This volume is something else, also: our last attempt to reach the "Monty Hall" DM's. Perhaps now some of the 'giveaway' campaigns will look as foolish as they truly are. This is our last attempt to delineate the absurdity of 40+ level characters. When Odin, the All-Father has only(?) 300 hit points, who can take a 44th level Lord seriously?It is without a doubt ironic that in the same foreword in which TSR Publications editor Timothy J. Kask extols the virtues of "winging it" and notes that OD&D's rules are "not even true 'rules'," he also expresses the sentiment in text quoted above. I'm no fan of Monty Hall campaigns myself and having once met a guy who boasted of his character being a "42nd-level demigod," I have a longstanding, visceral dislike of that style of play. But, at the end of the day, if OD&D was "meant to be a free-wheeling game, only loosely bound by the parameters of the rules," as Kask states in the foreword to Eldritch Wizardry, why all this fretting about those guys who are playing it wrong?
The same foreword calls Gods, Demigods & Heroes "the last D&D supplement," which is technically true. Unless one counts Chainmail's "grandson," Swords & Spells, there were no other official OD&D supplements after the publication of Supplement IV. Of course, even as this foreword was being written, Gary Gygax was hard at work creating Advanced Dungeons & Dragons, which owes its origin at least in part to the desire to ensure that everyone who played the game did it right. Even though, by today's standards, AD&D remains a free-wheeling game of the sort Kask rightly praises, there's no question that it set a not-entirely positive precedent for the way RPGs should be designed and presented.
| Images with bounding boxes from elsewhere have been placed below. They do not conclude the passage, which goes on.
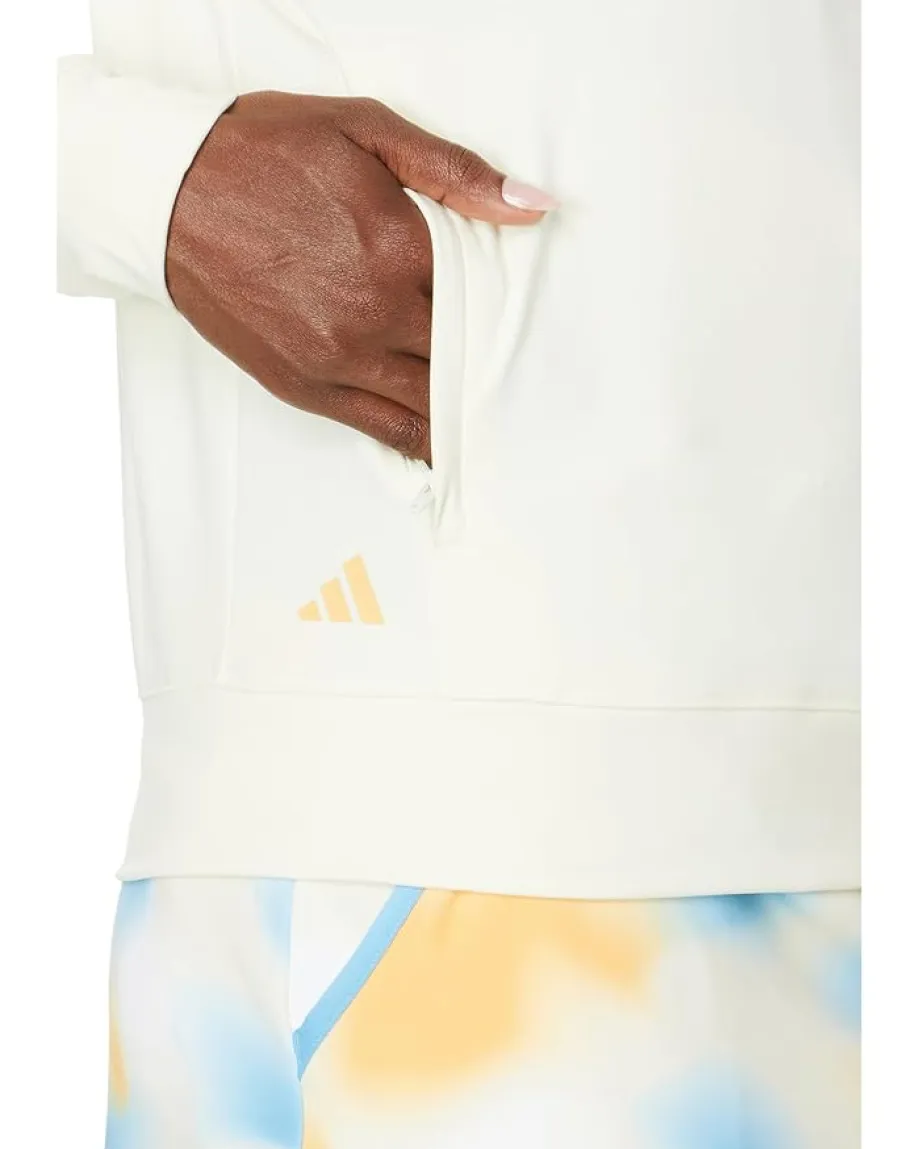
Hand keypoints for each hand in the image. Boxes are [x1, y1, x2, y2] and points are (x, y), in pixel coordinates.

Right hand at [165, 92, 554, 461]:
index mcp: (402, 248)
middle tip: (511, 371)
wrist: (169, 192)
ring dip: (461, 408)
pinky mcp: (306, 387)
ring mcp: (340, 359)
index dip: (503, 308)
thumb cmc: (267, 153)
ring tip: (485, 411)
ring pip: (431, 405)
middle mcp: (377, 314)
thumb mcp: (366, 129)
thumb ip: (455, 172)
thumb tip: (533, 207)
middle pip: (464, 358)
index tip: (513, 313)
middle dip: (486, 362)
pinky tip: (440, 439)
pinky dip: (419, 438)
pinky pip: (384, 430)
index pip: (485, 298)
In hindsight, the lunacy of it all becomes apparent in a way that it probably wasn't in 1976.
There's the additional irony that Supplement IV tried to mock Monty Hallism by providing stats for the gods it describes. Speaking from personal experience with its successor volume, Deities & Demigods, providing stats for, say, Zeus is not going to shame power gamers into giving up their munchkiny ways -- quite the opposite. Once gods have hit points and armor classes, they just become big bags of experience points waiting to be looted by those 44th-level fighters Kask lambastes in his foreword. My own feeling is that, if one looks at OD&D as written, the gods are distant and mysterious, with spells like commune and contact other plane being vague and unreliable means to know their minds. This strikes me as being far more consonant with the humanistic thrust of pulp fantasy than giving statistics to Crom or Arioch or Odin. None of this is to say there's anything wrong with slaying gods and taking their stuff, if that's how one enjoys playing D&D (though I don't), but, given what the foreword to Supplement IV says about one of its goals, I can't help but feel it chose the wrong approach to meeting those goals.
In the final analysis, Gods, Demigods & Heroes is the one OD&D supplement I could have lived without. It's far weaker and less useful than the regularly-reviled Blackmoor (which, I agree, is less than it should have been) and, worse than that, it's the only OD&D book that exemplifies an attitude so at odds with the way the game was designed and played. I've stated before that I'm not a huge fan of Arduin, but I am glad Arduin exists. I am glad that referees like Dave Hargrave decided to put their dirty hands all over OD&D and reshape it into something they and their players enjoyed. That's what this hobby is all about.